According to NYTimes.com, Henry L. Roediger III is a professor of psychology at Washington University in St. Louis and a co-author of “Make It Stick: The Science of Successful Learning.”

Dr. Roediger goes on to mention how “many studies reveal that much of what we learn is quickly forgotten.” Therefore, “a central challenge to learning is finding a way to stem forgetting.” We could not agree more. Our research on the science of remembering (and forgetting) often comes back to the often-cited, and often misunderstood “Forgetting Curve.”
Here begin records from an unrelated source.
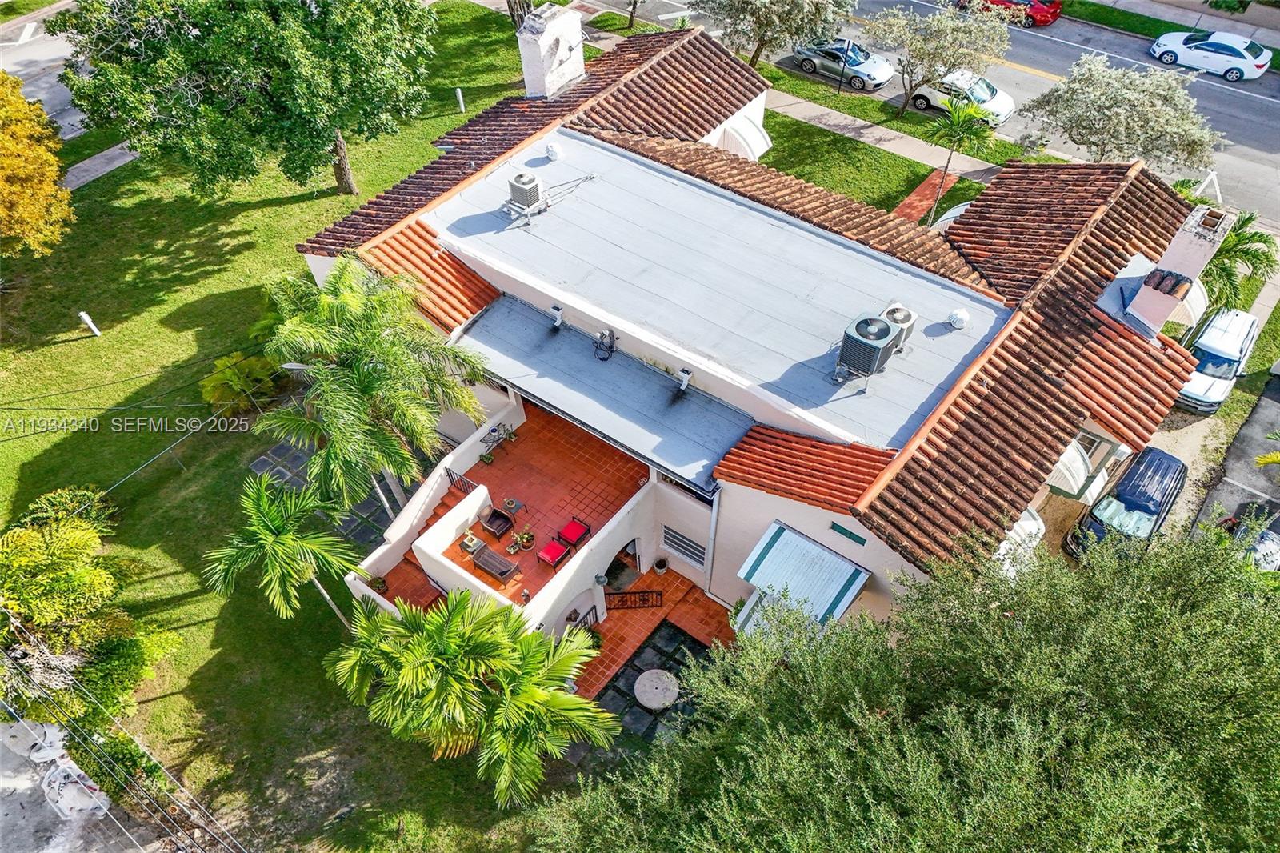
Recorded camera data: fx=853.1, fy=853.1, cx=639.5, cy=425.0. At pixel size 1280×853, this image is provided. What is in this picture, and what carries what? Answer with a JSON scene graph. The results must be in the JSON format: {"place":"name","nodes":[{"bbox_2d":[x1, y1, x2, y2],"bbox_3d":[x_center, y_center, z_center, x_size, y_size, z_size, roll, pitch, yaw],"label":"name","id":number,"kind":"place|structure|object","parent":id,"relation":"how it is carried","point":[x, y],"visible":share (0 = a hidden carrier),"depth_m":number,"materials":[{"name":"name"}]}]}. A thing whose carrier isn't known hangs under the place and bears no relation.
{"place":"outdoors","nodes":[
{"label":"outdoors","id":0,"kind":"place"},
{"bbox_2d":[0,3,91,142],"label":"road","id":1,"kind":"structure","parent":0,"point":[11,70],"materials":[{"name":"grey asphalt"}]},
{"bbox_2d":[0,712,171,852],"label":"driveway","id":2,"kind":"structure","parent":0,"point":[8,806],"materials":[{"name":"grey concrete"}]},
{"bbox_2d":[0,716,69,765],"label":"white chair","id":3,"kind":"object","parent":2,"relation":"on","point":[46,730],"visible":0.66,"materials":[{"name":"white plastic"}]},
{"bbox_2d":[40,756,109,818],"bbox_3d":[-12.359,7.527,18.527,2.424,0.987,1.108,30,56,25],"label":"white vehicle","id":4,"kind":"object","parent":2,"relation":"on","point":[89,782],"visible":0.72,"depth_m":18.17,"materials":[{"name":"white plastic"}]},
{"bbox_2d":[63,140,141,190],"label":"sidewalk","id":5,"kind":"structure","parent":0,"point":[111,153],"materials":[{"name":"grey concrete"}]},
{"bbox_2d":[0,0,595,848],"label":"lawn","id":6,"kind":"structure","parent":0,"point":[209,625],"materials":[{"name":"green plant"}]},
{"bbox_2d":[0,72,75,258],"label":"yellow tree","id":7,"kind":"object","parent":6,"relation":"on","point":[54,190],"visible":1,"depth_m":25.13,"materials":[{"name":"plant"}]},
{"bbox_2d":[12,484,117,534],"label":"shrub","id":8,"kind":"object","parent":6,"relation":"on","point":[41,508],"visible":0.47,"depth_m":20.64,"materials":[{"name":"green plant"}]},
{"bbox_2d":[78,310,101,335],"bbox_3d":[-16.832,-3.123,26.153,0.284,0.994,0.262,30,56,25],"label":"white post","id":9,"kind":"object","parent":6,"relation":"on","point":[83,314],"visible":0.98,"depth_m":26.04,"materials":[{"name":"white"}]},
{"bbox_2d":[0,487,180,732],"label":"tree","id":10,"kind":"object","parent":6,"relation":"on","point":[81,573],"visible":0.98,"depth_m":16.80,"materials":[{"name":"green plant"}]},
{"bbox_2d":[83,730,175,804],"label":"shrub","id":11,"kind":"object","parent":6,"relation":"on","point":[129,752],"visible":0.64,"depth_m":17.35,"materials":[{"name":"green plant"}]},
{"bbox_2d":[197,349,280,416],"bbox_3d":[-11.079,-1.182,23.810,2.223,1.805,2.250,30,56,25],"label":"shrub","id":12,"kind":"object","parent":6,"relation":"on","point":[224,382],"visible":0.89,"depth_m":23.34,"materials":[{"name":"green plant"}]},
{"bbox_2d":[49,0,441,198],"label":"tree","id":13,"kind":"object","parent":6,"relation":"on","point":[231,1],"visible":1,"depth_m":25.61,"materials":[{"name":"green plant"}]},
{"bbox_2d":[203,473,368,629],"bbox_3d":[-7.181,3.032,18.035,3.110,4.417,3.129,0,49,1],"label":"palm tree","id":14,"kind":"object","parent":6,"relation":"on","point":[271,538],"visible":1,"depth_m":16.96,"materials":[{"name":"green plant"}]},
{"bbox_2d":[252,256,493,510],"bbox_3d":[-5.809,-0.365,18.823,5.153,6.508,5.140,-2,49,0],"label":"palm tree","id":15,"kind":"object","parent":6,"relation":"on","point":[392,344],"visible":0.99,"depth_m":17.47,"materials":[{"name":"plant"}]},
{"bbox_2d":[454,88,465,112],"bbox_3d":[-7.370,-13.307,35.063,0.279,1.083,0.268,30,56,25],"label":"white post","id":16,"kind":"object","parent":6,"relation":"on","point":[462,106],"visible":0.97,"depth_m":34.94,"materials":[{"name":"white"}]},
{"bbox_2d":[325,587,615,805],"bbox_3d":[-3.102,5.246,16.165,5.240,4.756,4.551,5,49,5],"label":"palm tree","id":17,"kind":"object","parent":6,"relation":"on","point":[452,630],"visible":1,"depth_m":15.17,"materials":[{"name":"green plant"}]},
{"bbox_2d":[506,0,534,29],"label":"tree trunk","id":18,"kind":"object","parent":6,"relation":"on","point":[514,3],"visible":0.45,"materials":[{"name":"plant"}]},
{"bbox_2d":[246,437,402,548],"label":"stone patio","id":19,"kind":"structure","parent":0,"point":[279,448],"materials":[{"name":"grey stone"}]},
{"bbox_2d":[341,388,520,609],"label":"wall","id":20,"kind":"structure","parent":0,"point":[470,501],"depth_m":19.08,"materials":[{"name":"white paint"}]},
{"bbox_2d":[388,387,656,604],"label":"terrace","id":21,"kind":"structure","parent":0,"point":[494,466],"materials":[{"name":"tile"}]},
{"bbox_2d":[444,465,479,494],"bbox_3d":[-4.002,1.511,19.847,1.606,0.826,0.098,30,56,25],"label":"railing","id":22,"kind":"object","parent":21,"relation":"on","point":[452,481],"visible":0.54,"depth_m":19.85,"materials":[{"name":"black metal"}]},
{"bbox_2d":[460,529,484,554],"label":"side table","id":23,"kind":"object","parent":21,"relation":"on","point":[470,543],"visible":0.93,"depth_m":19.13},
{"bbox_2d":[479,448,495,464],"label":"potted plant","id":24,"kind":"object","parent":21,"relation":"on","point":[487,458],"visible":0.97,"depth_m":20.83,"materials":[{"name":"green plant"}]},
{"bbox_2d":[471,544,519,582],"bbox_3d":[-3.185,2.990,18.724,1.285,0.575,0.590,30,56,25],"label":"sofa","id":25,"kind":"object","parent":21,"relation":"on","point":[484,560],"visible":0.95,"depth_m":18.71,"materials":[{"name":"brown wicker"}]},
{"bbox_2d":[479,505,514,538],"bbox_3d":[-3.305,2.231,19.579,0.634,0.601,0.629,30,56,25],"label":"armchair","id":26,"kind":"object","parent":21,"relation":"on","point":[490,523],"visible":0.97,"depth_m":19.57,"materials":[{"name":"wicker"}]},
{"bbox_2d":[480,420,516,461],"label":"plant stand","id":27,"kind":"object","parent":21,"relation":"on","point":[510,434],"visible":0.8,"depth_m":20.60,"materials":[{"name":"black metal"}]},
{"bbox_2d":[500,496,523,518],"bbox_3d":[-2.988,1.909,19.882,0.479,0.467,0.469,30,56,25],"label":"side table","id":28,"kind":"object","parent":21,"relation":"on","point":[514,506],"visible":0.96,"depth_m":19.81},
{"bbox_2d":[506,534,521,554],"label":"potted plant","id":29,"kind":"object","parent":21,"relation":"on","point":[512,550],"visible":0.99,"depth_m":19.23,"materials":[{"name":"plant"}]},
{"bbox_2d":[513,528,535,550],"bbox_3d":[-2.600,2.546,19.284,0.490,0.438,0.484,-32,55,-24],"label":"potted plant","id":30,"kind":"object","parent":21,"relation":"on","point":[527,538],"visible":0.98,"depth_m":19.26,"materials":[{"name":"plant"}]},
{"bbox_2d":[536,536,571,569],"bbox_3d":[-1.915,2.787,18.862,0.580,0.623,0.618,30,56,25],"label":"red chair","id":31,"kind":"object","parent":21,"relation":"on","point":[552,548],"visible":0.96,"depth_m":18.84,"materials":[{"name":"red fabric"}]},
{"bbox_2d":[556,515,591,549],"bbox_3d":[-1.499,2.395,19.267,0.626,0.734,0.653,30,56,25],"label":"red chair","id":32,"kind":"object","parent":21,"relation":"on","point":[574,535],"visible":0.95,"depth_m":19.28,"materials":[{"name":"red fabric"}]},
{"bbox_2d":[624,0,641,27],"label":"tree","id":33,"kind":"object","parent":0,"point":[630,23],"visible":0.98,"depth_m":39.07,"materials":[{"name":"brown plant"}]},
{"bbox_2d":[591,620,711,742],"label":"stone patio","id":34,"kind":"structure","parent":0,"point":[685,642],"materials":[{"name":"stone"}]},
{"bbox_2d":[634,668,679,708],"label":"round table","id":35,"kind":"object","parent":34,"relation":"on","point":[647,674],"visible":0.99,"depth_m":18.42,"materials":[{"name":"stone"}]},
{"bbox_2d":[573,567,733,704],"label":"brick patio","id":36,"kind":"structure","parent":0,"point":[662,578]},
{"bbox_2d":[568,604,599,630],"bbox_3d":[-1.443,4.662,19.008,0.065,0.874,1.638,30,56,25],"label":"railing","id":37,"kind":"object","parent":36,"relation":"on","point":[592,610],"visible":0.4,"depth_m":19.18,"materials":[{"name":"black metal"}]},
{"bbox_2d":[603,588,663,609],"bbox_3d":[-0.163,4.016,19.816,1.609,0.722,0.061,-2,49,-1],"label":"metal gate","id":38,"kind":"structure","parent":36,"relation":"on","point":[634,593],"depth_m":19.81,"materials":[{"name":"metal"}]},
{"bbox_2d":[652,556,669,574],"bbox_3d":[0.512,3.338,20.450,0.434,0.402,0.439,30,56,25],"label":"potted plant","id":39,"kind":"object","parent":36,"relation":"on","point":[660,562],"visible":0.99,"depth_m":20.40,"materials":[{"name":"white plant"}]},
{"bbox_2d":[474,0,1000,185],"label":"sidewalk","id":40,"kind":"structure","parent":0,"point":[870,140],"materials":[{"name":"grey concrete"}]},
{"bbox_2d":[290,25,1214,656],"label":"house","id":41,"kind":"structure","parent":0,"point":[813,533],"depth_m":18.36,"materials":[{"name":"white paint"}]},
{"bbox_2d":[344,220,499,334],"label":"tiled roof","id":42,"kind":"structure","parent":41,"relation":"on","point":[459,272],"depth_m":18.78,"materials":[{"name":"orange tile"}]},
{"bbox_2d":[505,172,543,213],"bbox_3d":[-2.681,-5.405,19.700,0.716,0.900,0.686,30,56,25],"label":"air conditioner","id":43,"kind":"object","parent":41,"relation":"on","point":[524,192],"visible":0.98,"depth_m":19.48,"materials":[{"name":"grey metal"}]},
{"bbox_2d":[516,2,585,98],"bbox_3d":[-2.423,-9.916,23.386,1.095,2.660,1.447,30,56,25],"label":"chimney","id":44,"kind":"object","parent":41,"relation":"on","point":[579,50],"visible":0.91,"depth_m":22.71,"materials":[{"name":"white paint"}]},
{"bbox_2d":[544,142,563,160],"bbox_3d":[-2.139,-6.885,21.326,0.485,0.390,0.492,30,56,25],"label":"roof vent","id":45,"kind":"object","parent":41,"relation":"on","point":[554,150],"visible":0.99,"depth_m":21.21,"materials":[{"name":"white metal"}]},
{"bbox_2d":[549,304,564,328],"bbox_3d":[-1.867,-2.459,19.261,0.367,0.464,0.305,30,56,25],"label":"vent pipe","id":46,"kind":"object","parent":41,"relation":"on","point":[557,309],"visible":0.99,"depth_m":19.19,"materials":[{"name":"metal"}]},
{"bbox_2d":[446,290,751,491],"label":"porch roof","id":47,"kind":"structure","parent":41,"relation":"attached to","point":[662,386],"depth_m":18.04,"materials":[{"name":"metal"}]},
{"bbox_2d":[593,328,616,359],"bbox_3d":[-0.757,-1.784,18.533,0.640,0.654,0.493,30,56,25],"label":"cable coil","id":48,"kind":"object","parent":41,"relation":"attached to","point":[610,346],"visible":0.98,"depth_m":18.54,"materials":[{"name":"black"}]},
{"bbox_2d":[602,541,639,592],"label":"archway","id":49,"kind":"object","parent":41,"relation":"in","point":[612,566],"visible":0.58,"depth_m":19.89,"materials":[{"name":"white paint"}]},
{"bbox_2d":[661,524,706,566],"bbox_3d":[1.022,2.701,19.070,1.264,0.918,0.082,30,56,25],"label":"louvered window","id":50,"kind":"structure","parent":41,"relation":"in","point":[685,548],"depth_m":19.09,"materials":[{"name":"white metal"}]},
{"bbox_2d":[675,368,692,394],"bbox_3d":[0.937,-0.941,18.128,0.364,0.481,0.383,30,56,25],"label":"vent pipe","id":51,"kind":"object","parent":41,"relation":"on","point":[685,384],"visible":0.99,"depth_m":18.03,"materials":[{"name":"metal"}]},
{"bbox_2d":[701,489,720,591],"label":"downspout","id":52,"kind":"object","parent":41,"relation":"attached to","point":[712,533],"visible":0.84,"depth_m":18.16,"materials":[{"name":"white metal"}]},
{"bbox_2d":[720,113,772,159],"bbox_3d":[3.096,-8.520,25.548,1.696,1.250,1.382,30,56,25],"label":"awning","id":53,"kind":"object","parent":41,"relation":"attached to","point":[755,133],"visible":0.65,"depth_m":25.16,"materials":[{"name":"white metal"}]},
{"bbox_2d":[735,520,871,624],"bbox_3d":[3.139,3.081,16.706,2.258,1.325,1.506,30,56,25],"label":"awning","id":54,"kind":"object","parent":41,"relation":"attached to","point":[787,546],"visible":0.97,"depth_m":16.50,"materials":[{"name":"white metal"}]},
{"bbox_2d":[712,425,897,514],"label":"tiled roof","id":55,"kind":"structure","parent":41,"relation":"on","point":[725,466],"depth_m":15.67,"materials":[{"name":"orange tile"}]},
{"bbox_2d":[829,520,867,545],"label":"window","id":56,"kind":"structure","parent":41,"relation":"attached to","point":[850,535],"depth_m":15.68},
{"bbox_2d":[836,312,898,377],"bbox_3d":[4.221,-1.497,15.985,0.805,1.081,0.929,30,56,25],"label":"air conditioner","id":57,"kind":"object","parent":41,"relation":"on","point":[885,334],"visible":0.99,"depth_m":15.68,"materials":[{"name":"grey metal"}]},
{"bbox_2d":[879,304,916,352],"bbox_3d":[4.958,-1.895,16.692,0.703,0.833,0.699,30,56,25],"label":"air conditioner","id":58,"kind":"object","parent":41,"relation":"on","point":[902,319],"visible":0.6,"depth_m":16.43,"materials":[{"name":"metal"}]},
{"bbox_2d":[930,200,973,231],"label":"awning","id":59,"kind":"object","parent":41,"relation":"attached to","point":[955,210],"visible":0.18,"depth_m":26.98,"materials":[{"name":"white metal"}]},
{"bbox_2d":[946,308,970,328],"bbox_3d":[6.786,-2.327,18.125,0.470,0.356,0.480,30,56,25],"label":"roof vent","id":60,"kind":"object","parent":41,"relation":"on","point":[960,317],"visible":0.99,"depth_m":18.01,"materials":[{"name":"white metal"}]},
{"bbox_2d":[996,506,1046,568],"bbox_3d":[7.632,2.271,17.548,1.241,1.107,1.754,30,56,25],"label":"awning","id":61,"kind":"object","parent":41,"relation":"attached to","point":[1030,523],"visible":0.31,"depth_m":17.22,"materials":[{"name":"white fabric"}]},
{"bbox_2d":[1044,436,1093,497],"bbox_3d":[9.088,0.700,18.310,1.187,1.108,1.521,30,56,25],"label":"awning","id":62,"kind":"object","parent":41,"relation":"attached to","point":[1068,474],"visible":0.65,"depth_m":17.82,"materials":[{"name":"white"}]},
{"bbox_2d":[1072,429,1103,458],"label":"window","id":63,"kind":"structure","parent":41,"relation":"in","point":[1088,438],"depth_m":18.45,"materials":[{"name":"white"}]},
{"bbox_2d":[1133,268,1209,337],"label":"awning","id":64,"kind":"object","parent":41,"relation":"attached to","point":[1193,294],"visible":0.5,"depth_m":19.97,"materials":[{"name":"white"}]},
{"bbox_2d":[1126,204,1231,334],"bbox_3d":[11.427,-3.074,18.328,0.896,2.857,1.067,30,56,25],"label":"chimney","id":65,"kind":"object","parent":41,"relation":"on","point":[1143,294],"visible":0.83,"depth_m":17.76,"materials":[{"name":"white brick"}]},
{"bbox_2d":[692,0,855,68],"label":"tree","id":66,"kind":"object","parent":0,"point":[772,3],"visible":0.99,"depth_m":31.60,"materials":[{"name":"plant"}]},
{"bbox_2d":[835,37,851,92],"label":"pole","id":67,"kind":"object","parent":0,"point":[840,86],"visible":0.95,"depth_m":34.97,"materials":[{"name":"black metal"}]},
{"bbox_2d":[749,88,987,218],"label":"lawn","id":68,"kind":"structure","parent":0,"point":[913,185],"materials":[{"name":"green plant"}]},
{"bbox_2d":[888,171,956,225],"label":"brick path","id":69,"kind":"structure","parent":0,"point":[918,194],"materials":[{"name":"red brick"}]},
{"bbox_2d":[566,0,1279,222],"label":"road","id":70,"kind":"structure","parent":0,"point":[1221,122],"materials":[{"name":"grey asphalt"}]},
{"bbox_2d":[791,36,894,90],"bbox_3d":[8.677,-15.769,36.535,4.383,1.448,1.959,30,56,25],"label":"silver car","id":71,"kind":"object","parent":70,"relation":"on","point":[835,55],"visible":0.87,"depth_m":35.90,"materials":[{"name":"silver metal"}]},
{"bbox_2d":[909,68,1016,125],"bbox_3d":[12.937,-13.538,34.559,4.429,1.521,1.942,30,56,25],"label":"white car","id":72,"kind":"object","parent":70,"relation":"on","point":[918,100],"visible":0.65,"depth_m":33.94,"materials":[{"name":"white metal"}]},
{"bbox_2d":[956,0,1061,26],"label":"red car","id":73,"kind":"object","parent":70,"relation":"on","point":[1048,18],"visible":0.75,"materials":[{"name":"red metal"}]},
{"bbox_2d":[1145,28,1271,80],"bbox_3d":[24.849,-16.327,37.137,4.577,1.504,1.931,30,56,25],"label":"white car","id":74,"kind":"object","parent":70,"relation":"on","point":[1206,48],"visible":0.99,"depth_m":36.54,"materials":[{"name":"white metal"}]},
{"bbox_2d":[868,1,1012,118],"bbox_3d":[11.030,-14.068,32.150,5.027,4.789,5.001,-23,52,-18],"label":"tree","id":75,"kind":"object","parent":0,"point":[955,23],"visible":0.99,"depth_m":30.87,"materials":[{"name":"plant"}]},
{"bbox_2d":[1020,54,1222,170],"bbox_3d":[15.490,-9.559,28.122,5.673,5.051,5.461,-10,49,-8],"label":"tree","id":76,"kind":"object","parent":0,"point":[1113,118],"visible":0.96,"depth_m":26.72,"materials":[{"name":"plant"}]},
{"bbox_2d":[1058,0,1279,52],"label":"grass strip","id":77,"kind":"object","parent":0,"point":[1181,26],"visible":0.66,"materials":[{"name":"green plant"}]},
{"bbox_2d":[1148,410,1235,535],"label":"driveway","id":78,"kind":"structure","parent":0,"point":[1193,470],"materials":[{"name":"concrete"}]},
{"bbox_2d":[1176,308,1260,414],"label":"white suv","id":79,"kind":"object","parent":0,"point":[1218,354],"visible":0.77,"depth_m":24.53,"materials":[{"name":"metal"}]},
{"bbox_2d":[1187,368,1279,554],"label":"parking lot","id":80,"kind":"structure","parent":0,"point":[1266,404],"materials":[{"name":"grey asphalt"}]},
{"bbox_2d":[1216,500,1279,571],"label":"car","id":81,"kind":"object","parent":80,"relation":"on","point":[1261,538],"visible":0.48,"depth_m":20.21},
{"label":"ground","id":82,"kind":"structure","parent":0},
{"bbox_2d":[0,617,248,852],"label":"power lines","id":83,"kind":"object","parent":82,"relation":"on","point":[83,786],"visible":0.98,"depth_m":16.98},
{"bbox_2d":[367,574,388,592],"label":"potted plant","id":84,"kind":"object","parent":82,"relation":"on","point":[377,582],"visible":0.78,"depth_m":19.33,"materials":[{"name":"green plant"}]},
{"bbox_2d":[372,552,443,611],"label":"landing","id":85,"kind":"structure","parent":82,"relation":"on","point":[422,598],"depth_m":19.46,"materials":[{"name":"red"}]},
{"bbox_2d":[532,520,1279,852],"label":"tree","id":86,"kind":"object","parent":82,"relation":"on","point":[1101,613],"visible":1,"depth_m":8.90,"materials":[{"name":"green plant"}]},
{"bbox_2d":[921,92,997,224],"bbox_3d":[10.032,-8.349,27.535,2.450,4.889,2.440,8,49,8],"label":"palm tree","id":87,"kind":"object","parent":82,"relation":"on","point":[960,118],"visible":0.96,"depth_m":26.59,"materials":[{"name":"green plant"}]},
{"bbox_2d":[1062,446,1189,559],"bbox_3d":[12.481,1.992,21.597,1.789,1.576,4.182,30,56,25],"label":"black car","id":88,"kind":"object","parent":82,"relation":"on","point":[1135,506],"visible":0.76,"depth_m":21.08,"materials":[{"name":"metal"}]},
{"bbox_2d":[1201,208,1276,312],"bbox_3d":[17.246,-4.583,25.739,3.363,3.824,3.435,30,56,25],"label":"palm tree","id":89,"kind":"object","parent":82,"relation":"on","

But testing alone does not provide the desired increase in retention. Here’s Roediger’s take. I’ve bolded some key points:

Retrieving knowledge from memory is more beneficial when practice sessions are spaced out so that some forgetting occurs before you try to retrieve again. The added effort required to recall the information makes learning stronger. It also helps when retrieval practice is mixed up — whether you’re practicing hitting different kinds of baseball pitches or solving different solid geometry problems in a random sequence, you are better able later to discriminate what kind of pitch or geometry problem you’re facing and find the correct solution.

While Dr. Roediger’s OpEd is specifically focused on testing students, the key points are applicable to corporate learning as well. In our Primer on Spaced Repetition and Feedback Loops, I connected the challenge of remembering  to the constant effort organization’s expend to deliver information employees need to know for their jobs. Rather than test scores, a great deal more is at stake. Organizations depend on their training to help employees have less accidents, make more sales, provide better customer service and make fewer mistakes.

Just like in the K-12 environment, the most common corporate learning methods are actually the least effective for learning when we take a look at the research. “Click next” eLearning courses, instructor-led sessions and PowerPoint slides are simply not enough to foster long term retention.

For this reason, we consistently integrate spaced repetition and feedback loops into both the custom learning solutions we develop and into the design of our Knowledge Guru game engine. We work with our customers to help them integrate Knowledge Guru games into a larger curriculum to maximize the retention benefits.

And while we carefully built spaced repetition into the design of Knowledge Guru, the research-based principles are available for anyone to take advantage of. As Roediger puts it, “As learners encounter increasingly complex ideas, a regimen of retrieval practice helps them to form more sophisticated mental structures that can be applied later in different circumstances.”